Almost without exception, financial strategists expect the U.S. dollar will remain the world’s top currency in 2016, but the bull market that saw the dollar appreciate 10% against most major currencies in 2015 is expected to slow.
“The dollar had a pretty explosive move already, based on the Fed hiking this year,” says Robert Sinche, global strategist at Pierpont Securities. “There is not a lot of further upside in the dollar, now, maybe 5%.”
How much higher the dollar actually moves will depend in large part on how many more times the Federal Reserve hikes rates in 2016, says Sinche, noting that two more hikes are already priced into the dollar’s exchange rate. But Fed policymakers meeting in mid-December forecast a 1.375% federal funds rate for the end of 2016, implying four 0.25% rate increases next year – two more than what the market is expecting.
Underlying the strength in the dollar is the divergence of global monetary policies, which grew even wider when the Fed raised short-term interest rates on Dec. 17 for the first time in almost 10 years.
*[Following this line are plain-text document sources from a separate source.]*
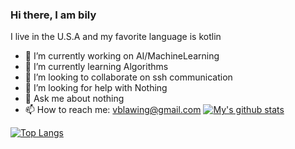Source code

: ### Hi there, I am bily
I live in the U.S.A and my favorite language is kotlin

- 🔭 I’m currently working on AI/MachineLearning 
- 🌱 I’m currently learning Algorithms
- 👯 I’m looking to collaborate on ssh communication
- 🤔 I’m looking for help with Nothing
- 💬 Ask me about nothing
- 📫 How to reach me: vblawing@gmail.com
[![My's github stats](https://github-readme-stats.vercel.app/api?username=bily-101&theme=tokyonight)](https://github.com/bily-101)

[![Top Langs](https://github-readme-stats.vercel.app/api/top-langs/?username=bily-101)](https://github.com/bily-101)
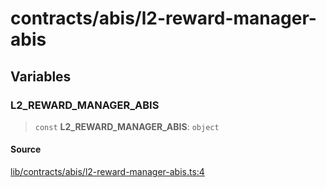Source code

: # contracts/abis/l2-reward-manager-abis

## Variables

### L2\_REWARD\_MANAGER\_ABIS

> `const` **L2\_REWARD\_MANAGER\_ABIS**: `object`

#### Source

[lib/contracts/abis/l2-reward-manager-abis.ts:4](https://github.com/PufferFinance/puffer-sdk/blob/ac895edd81760da761663681aeed6740117f2db6/lib/contracts/abis/l2-reward-manager-abis.ts#L4)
While the U.S. is raising rates and has ended its asset purchase program, other central banks, including the European Central Bank and the Bank of Japan, are lowering rates or holding them steady and are continuing their asset purchase programs or expanding them.
“Full divergence is not priced into the market,” says Marc Chandler, global head of currency strategy at Brown Brothers Harriman. The fed funds futures market is currently pricing in 40% odds for another Fed hike in March, 20% odds for June, 11% odds for September and 10% odds for December.
In its 2016 market outlook, Goldman Sachs analysts write that “despite the strength we have seen so far, we believe the USD has more room to appreciate vs the EUR and JPY,” referring to the dollar, euro and Japanese yen. Its 12-month forecast has the euro trading below parity to the dollar at 0.95, which translates into 1 euro worth 95 U.S. cents, down from $1.08 currently.
Goldman’s forecast for dollar/yen is 130 – one dollar worth 130 yen – up from 121 currently. But Goldman notes these targets could be reached sooner, before year-end 2016. Its top recommended trade for 2016: “Go long USD against an equally weighted basket of EUR and JPY at 100, with a spot target of 110 and a stop loss of 95.”